German palaeontologist and geologist (1826–1898)

Karl Ludwig Fridolin von Sandberger (22 November 1826 – 12 April 1898), German palaeontologist and geologist, was born at Dillenburg, Nassau, on 22 November 1826. He was educated at the universities of Bonn, Heidelberg and Giessen, at the last of which he graduated Ph.D. in 1846. He then studied at the University of Marburg, where he wrote his first essay, Übersicht der geologischen Verhältnisse des Herzogtums Nassau (1847).

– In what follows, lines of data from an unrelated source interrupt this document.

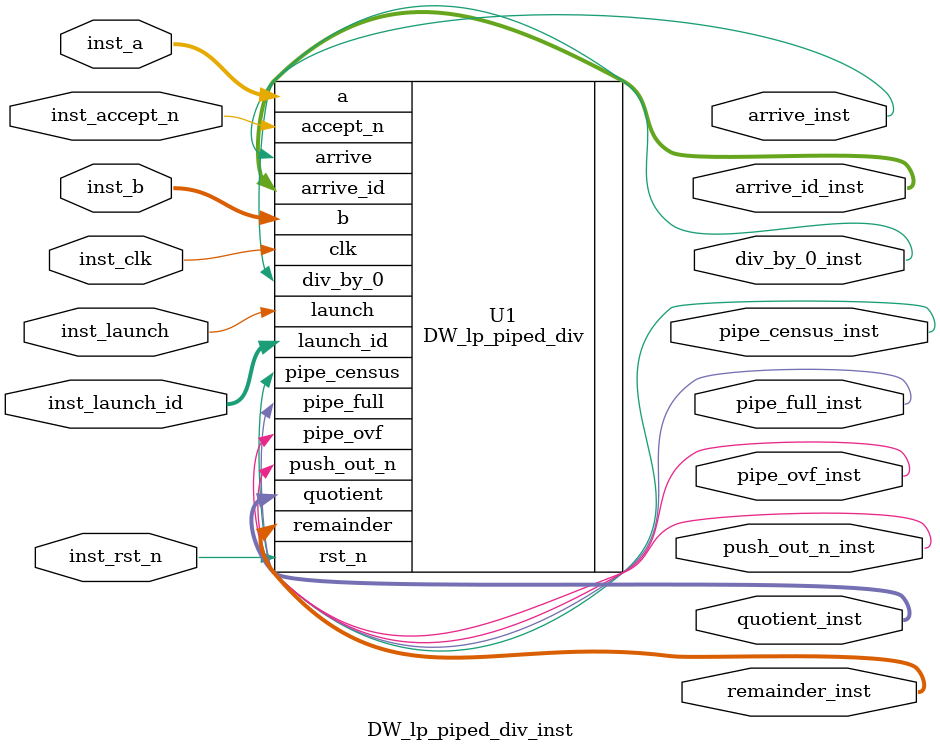
<source format=v>
module DW_lp_piped_div_inst( inst_clk,
                             inst_rst_n,
                             inst_a,
                             inst_b,
                             quotient_inst,
                             
		             remainder_inst,
                             div_by_0_inst,
                             inst_launch,
                             inst_launch_id,
                             pipe_full_inst,
                             
		             pipe_ovf_inst,
                             inst_accept_n,
                             arrive_inst,
                             arrive_id_inst,
                             push_out_n_inst,
                             
		             pipe_census_inst );
parameter a_width = 4;
parameter b_width = 2;
parameter id_width = 4;
parameter in_reg = 0;
parameter stages = 1;
parameter out_reg = 0;
parameter tc_mode = 1;
parameter rst_mode = 0;
parameter rem_mode = 1;
parameter op_iso_mode = 0;



`define m 1
`define bit_width_m 1

input inst_clk;
input inst_rst_n;
input [a_width-1 : 0] inst_a;
input [b_width-1 : 0] inst_b;
output [a_width-1 : 0] quotient_inst;
output [b_width-1 : 0] remainder_inst;
output div_by_0_inst;
input inst_launch;
input [id_width-1 : 0] inst_launch_id;
output pipe_full_inst;
output pipe_ovf_inst;
input inst_accept_n;
output arrive_inst;
output [id_width-1 : 0] arrive_id_inst;
output push_out_n_inst;
output [`bit_width_m-1 : 0] pipe_census_inst;

    // Instance of DW_lp_piped_div
    DW_lp_piped_div #(a_width,
                      b_width,
                      id_width,
                      in_reg,
                      stages,
                      out_reg,
                      tc_mode,
                      rst_mode,
                      rem_mode,
                      op_iso_mode)
	  U1 ( .clk(inst_clk),
               .rst_n(inst_rst_n),
               .a(inst_a),
               .b(inst_b),
               .quotient(quotient_inst),
               .remainder(remainder_inst),
               .div_by_0(div_by_0_inst),
               .launch(inst_launch),
               .launch_id(inst_launch_id),
               .pipe_full(pipe_full_inst),
               .pipe_ovf(pipe_ovf_inst),
               .accept_n(inst_accept_n),
               .arrive(arrive_inst),
               .arrive_id(arrive_id_inst),
               .push_out_n(push_out_n_inst),
               .pipe_census(pipe_census_inst) );

endmodule

</source>
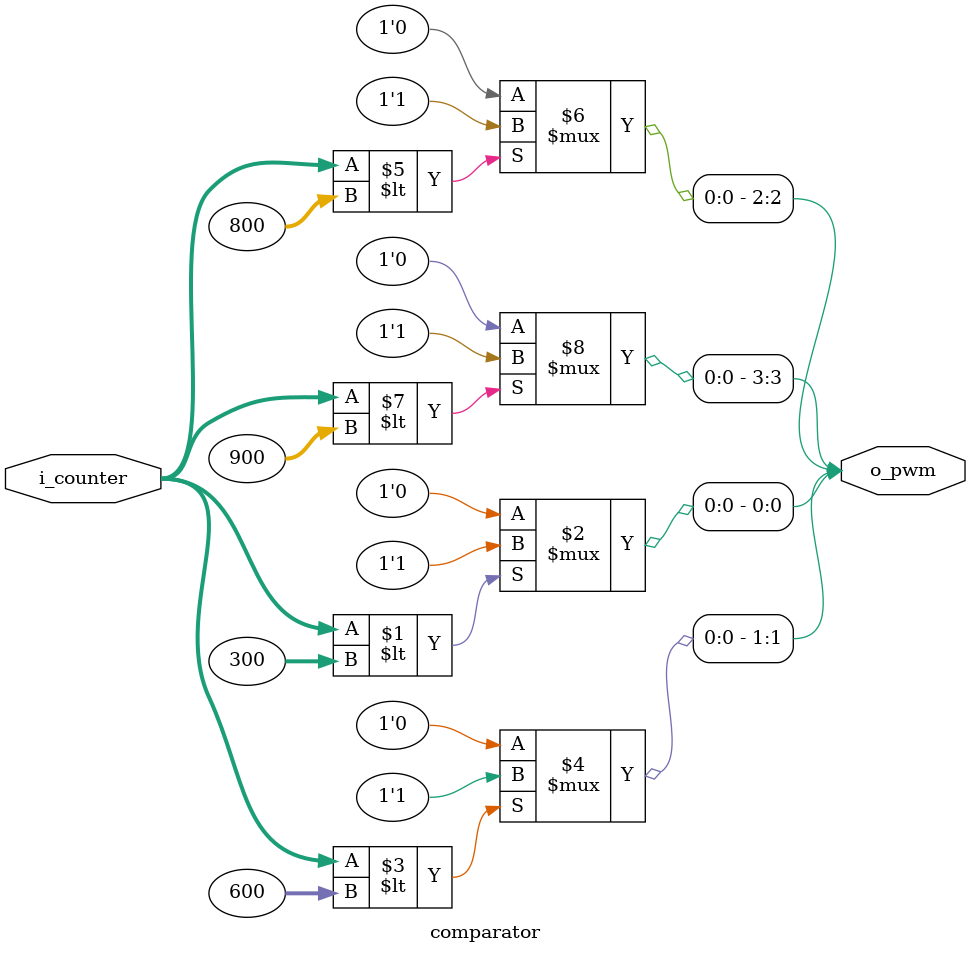
<source format=v>
`timescale 1ns / 1ps

module comparator(
        input[9:0] i_counter,// 0~999 counter
        output[3:0] o_pwm
    );

    assign o_pwm[0] = (i_counter < 300) ? 1'b1 : 1'b0;
    assign o_pwm[1] = (i_counter < 600) ? 1'b1 : 1'b0;
    assign o_pwm[2] = (i_counter < 800) ? 1'b1 : 1'b0;
    assign o_pwm[3] = (i_counter < 900) ? 1'b1 : 1'b0;
endmodule
</source>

In 1849 he became curator of the Natural History Museum at Wiesbaden, and began to study the Tertiary strata of the Mayence Basin, and also the Devonian fossils of the Rhenish provinces, on which he published elaborate memoirs. In 1855 he was appointed professor of mineralogy and geology at the Polytechnic Institute at Karlsruhe, and he took part in the geological survey of Baden. From 1863 to 1896 he was professor of mineralogy and geology at the University of Würzburg. In 1866, he was elected as a member to the American Philosophical Society. His great work Die Land- und Süsswasser-Conchylien der Vorwelt was published in 1870–1875. Later he issued an authoritative 2-volume work on mineral veins, Untersuchungen über Erzgänge (1882–1885). He died at Würzburg on 11 April 1898. His brother Guido Sandberger (1821–1869) was an authority on fossil cephalopoda, and together they published Die Versteinerungen des rheinischen Schichtensystems in Nassau (1850–1856). Adolf Sandberger, Fridolin's son, was a noted German musicologist and composer.

Fridolin Sandberger is credited with the first valid description of Laxitextella laxitexta, which is an extinct clam shrimp species named by him Estheria laxitexta.